Problem to solve
Of the lines in the data below, write out exactly those from the one holding "Height +20 % : area +20 %" through the one holding "Arnaud Grüss, Kenneth", both included.

====== Data supplied

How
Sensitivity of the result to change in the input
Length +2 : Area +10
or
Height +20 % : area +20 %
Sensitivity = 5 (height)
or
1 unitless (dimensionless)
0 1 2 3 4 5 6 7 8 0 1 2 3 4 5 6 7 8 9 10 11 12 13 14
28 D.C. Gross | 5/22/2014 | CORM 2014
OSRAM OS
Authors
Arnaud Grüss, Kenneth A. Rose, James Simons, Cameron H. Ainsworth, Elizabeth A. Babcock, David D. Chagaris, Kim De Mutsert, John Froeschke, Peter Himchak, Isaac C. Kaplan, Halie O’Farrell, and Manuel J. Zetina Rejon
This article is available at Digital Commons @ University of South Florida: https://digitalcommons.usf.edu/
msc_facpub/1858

============
====== Data supplied

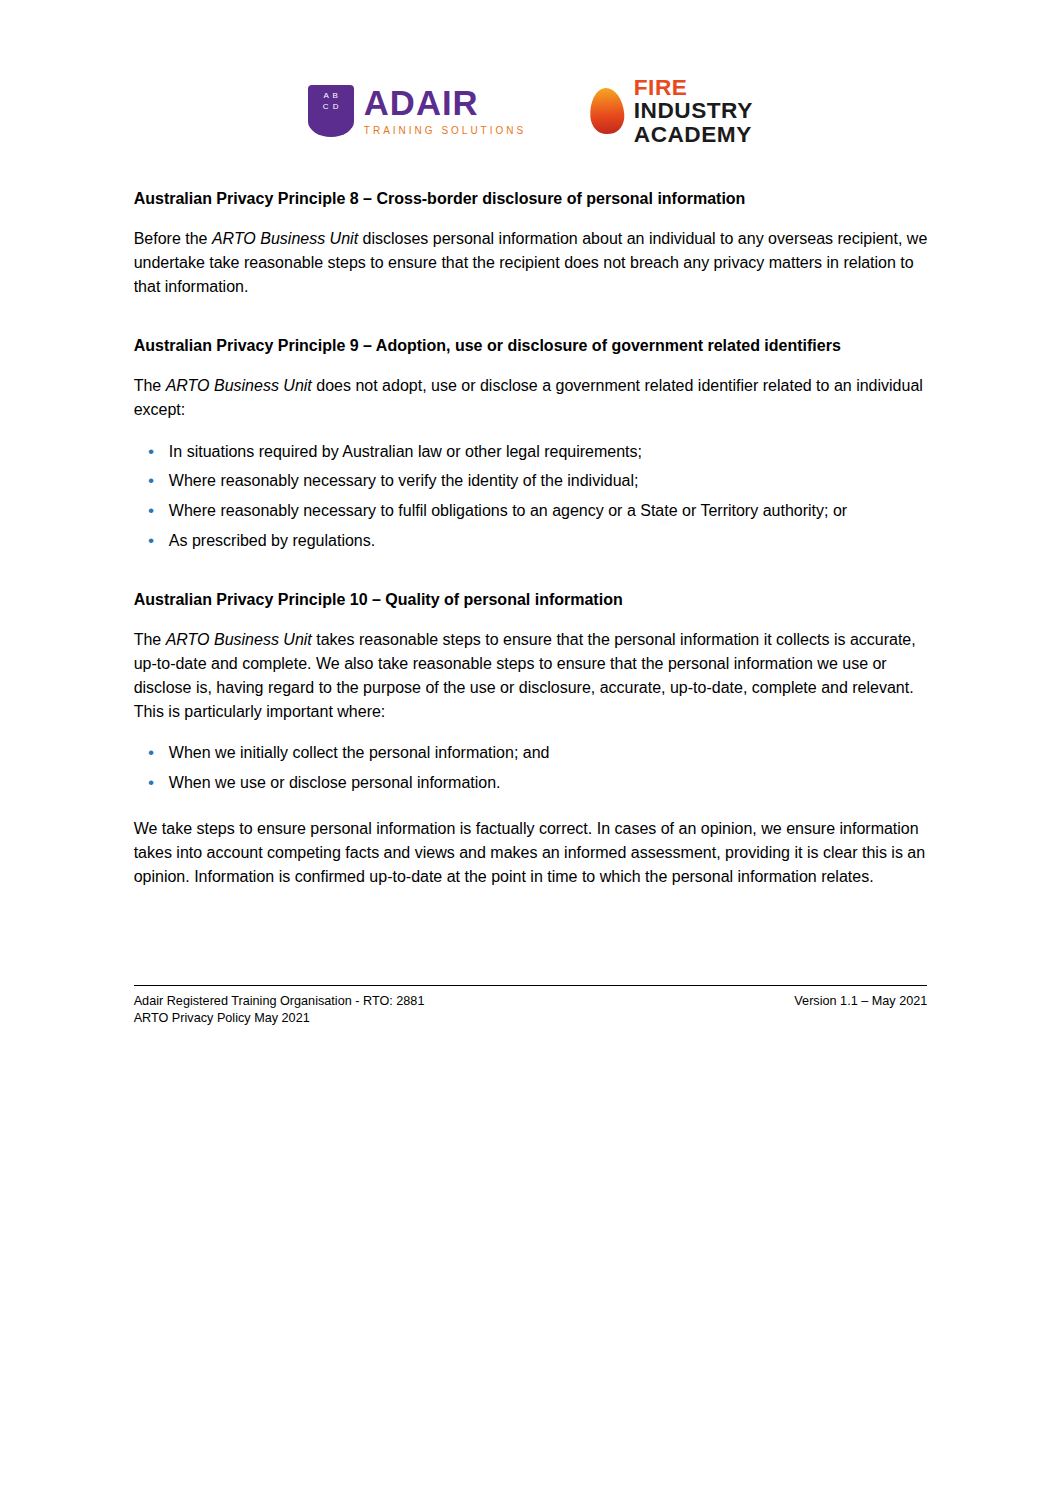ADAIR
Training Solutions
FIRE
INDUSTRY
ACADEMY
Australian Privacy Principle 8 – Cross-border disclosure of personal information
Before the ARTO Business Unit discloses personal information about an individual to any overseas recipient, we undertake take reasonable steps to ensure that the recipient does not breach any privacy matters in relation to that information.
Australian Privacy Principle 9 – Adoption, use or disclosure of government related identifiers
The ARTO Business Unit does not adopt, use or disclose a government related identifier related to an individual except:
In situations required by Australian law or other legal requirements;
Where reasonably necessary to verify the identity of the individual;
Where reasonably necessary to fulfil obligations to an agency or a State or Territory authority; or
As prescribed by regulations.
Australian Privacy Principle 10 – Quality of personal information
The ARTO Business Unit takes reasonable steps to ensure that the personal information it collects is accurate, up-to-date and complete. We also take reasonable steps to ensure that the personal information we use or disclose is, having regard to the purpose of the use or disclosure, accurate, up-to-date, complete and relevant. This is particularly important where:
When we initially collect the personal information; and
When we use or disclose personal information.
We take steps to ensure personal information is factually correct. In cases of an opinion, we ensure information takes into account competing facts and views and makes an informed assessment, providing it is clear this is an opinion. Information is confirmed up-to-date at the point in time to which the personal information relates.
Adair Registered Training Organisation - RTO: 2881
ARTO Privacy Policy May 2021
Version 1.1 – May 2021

============

Completed exercise
Height +20 % : area +20 %
Sensitivity = 5 (height)
or
1 unitless (dimensionless)
0 1 2 3 4 5 6 7 8 0 1 2 3 4 5 6 7 8 9 10 11 12 13 14
28 D.C. Gross | 5/22/2014 | CORM 2014
OSRAM OS
Authors
Arnaud Grüss, Kenneth A. Rose, James Simons, Cameron H. Ainsworth, Elizabeth A. Babcock, David D. Chagaris, Kim De Mutsert, John Froeschke, Peter Himchak, Isaac C. Kaplan, Halie O’Farrell, and Manuel J. Zetina Rejon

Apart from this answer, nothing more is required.